The design recommendation in ../../03-design-principles/ is to prefer interfaces for dependency abstractions — it composes better, supports multiple inheritance of type, plays well with record and sealed. The dispatch implication is small enough that you should ignore it unless profiling proves otherwise.

The legitimate use case for an abstract class as a dispatch optimization is when you have a single deep hierarchy of related types that all share state, are virtually called in a hot loop, and you've measured a real win. This is rare. Most teams who chose abstract class for performance reasons would not survive a code review.

11. `final` methods and `invokevirtual`¶

final methods are an interesting case at the bytecode level. The opcode is still invokevirtual:

public class Engine {
    public final int rpm() { return 800; }
}

class Caller {
    void use(Engine e) {
        int x = e.rpm();
    }
}

0: aload_1
1: invokevirtual #2  // Method Engine.rpm:()I

But because the method is final, the JIT proves at compile time that no subclass can override rpm. CHA + the final modifier together let C2 inline the call as if it were invokestatic. The opcode is invokevirtual for compatibility (so the JVM knows there's a receiver, runs null checks, etc.), but the runtime cost matches invokestatic.

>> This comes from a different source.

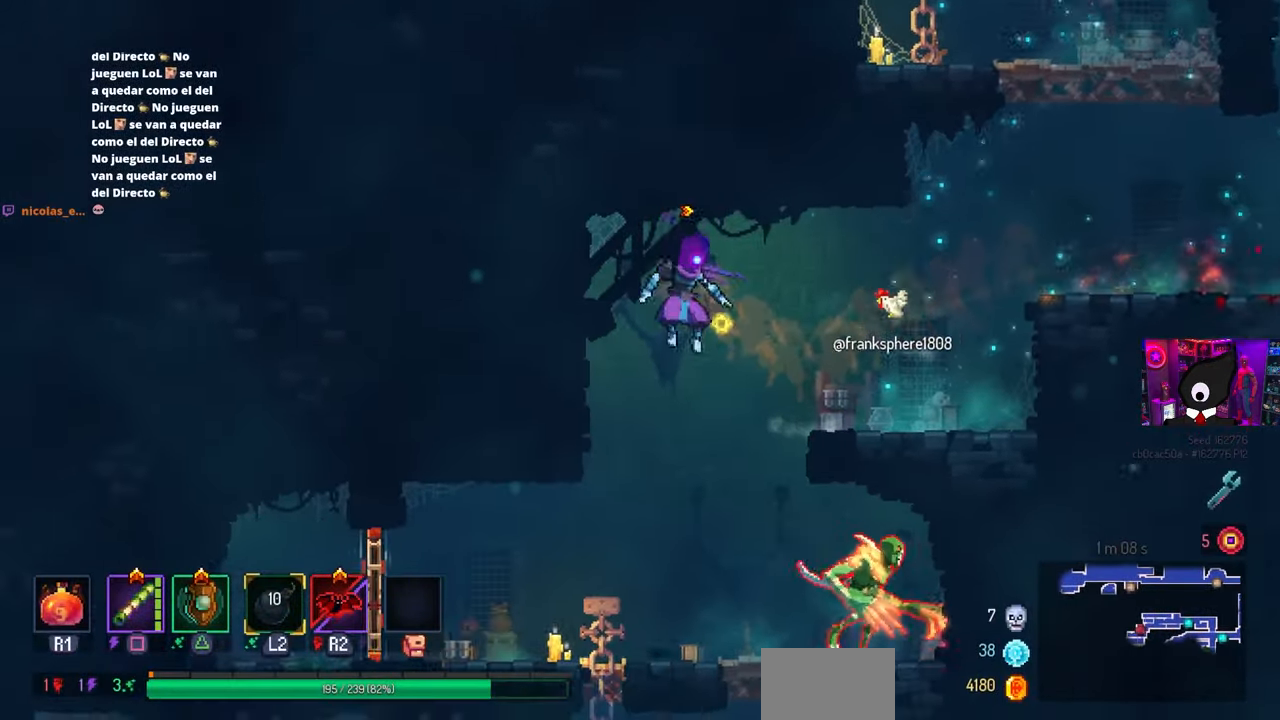
{"buttons": ["DPAD_RIGHT"], "left_stick": "center", "right_stick": "center", "events": [[50, "CROSS", "down"], [233, "DPAD_DOWN", "up"], [250, "CROSS", "up"], [350, "DPAD_RIGHT", "up"], [467, "DPAD_RIGHT", "down"]]}
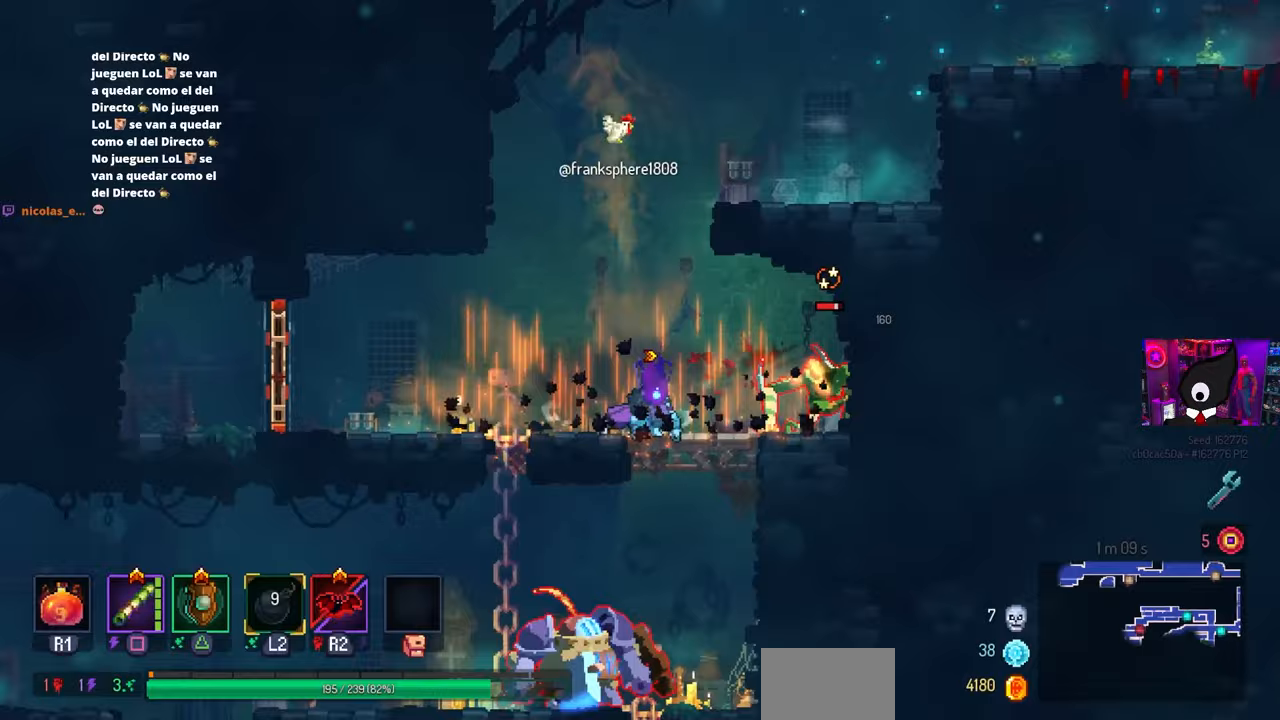
{"buttons": [], "left_stick": "center", "right_stick": "center", "events": [[100, "SQUARE", "down"], [217, "DPAD_RIGHT", "up"], [333, "SQUARE", "up"]]}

This is why marking method as final is a meaningful performance hint, even though Java doesn't require it for correctness. The JIT can usually figure it out via CHA, but final removes the deopt risk: a future non-sealed subclass cannot make rpm virtual again, because the modifier is encoded in the class file.

private methods have a similar story. They use invokespecial (not invokevirtual), so they're statically bound by the opcode itself. The JIT inlines freely with no CHA dance.

12. Quick rules¶

Each call site has an inline cache: monomorphic → polymorphic (PIC) → megamorphic. Once megamorphic, the compiled code stays that way until a deopt.
Tiered compilation: interpreter → C1 (profiling) → C2 (optimizing). Profile pollution at the C1 stage poisons C2's choices.
CHA-driven devirtualization is speculative. final and sealed make it non-speculative.
Deoptimization is the JIT's escape hatch. A few during warmup is normal; cascades in steady state are tuning bugs.
invokevirtual and invokeinterface cost the same when monomorphic. Megamorphic interface dispatch costs slightly more (itable lookup).
invokedynamic bootstraps once, runs many times. The bootstrap returns a CallSite the JIT inlines.
Profile pollution: a shared utility's call site sees the union of all callers' types. Fix by specializing or inlining the utility.
final methods compile to invokevirtual but cost like invokestatic thanks to CHA.

13. What's next¶

Topic	File
Driving dispatch-aware reviews, ArchUnit, JFR	`professional.md`
JVMS §6.5, §5.4.5, JLS §8.4.8, JEPs 181/280/309	`specification.md`
10 buggy dispatch snippets	`find-bug.md`
Cost per opcode, CHA, sealed, JMH	`optimize.md`
Hands-on exercises with `javap`, JMH, PrintInlining	`tasks.md`
20 interview questions	`interview.md`

See also ../02-vtable-and-itable/ for the table layout walked by invokevirtual and invokeinterface, and ../05-escape-analysis-and-scalar-replacement/ for how monomorphic dispatch unlocks scalar replacement.

Memorize this: dispatch is a speculation system. The JIT bets on receiver type via inline caches, on hierarchy shape via CHA, on call-site stability via invokedynamic's ConstantCallSite. Each bet has a guard; a failed guard triggers deoptimization. final and sealed convert speculative bets into permanent invariants. Megamorphism is the failure mode — it kills inlining, escape analysis, and constant folding all at once. Read the deopt log, count receiver types per call site, and close the type set when it matters.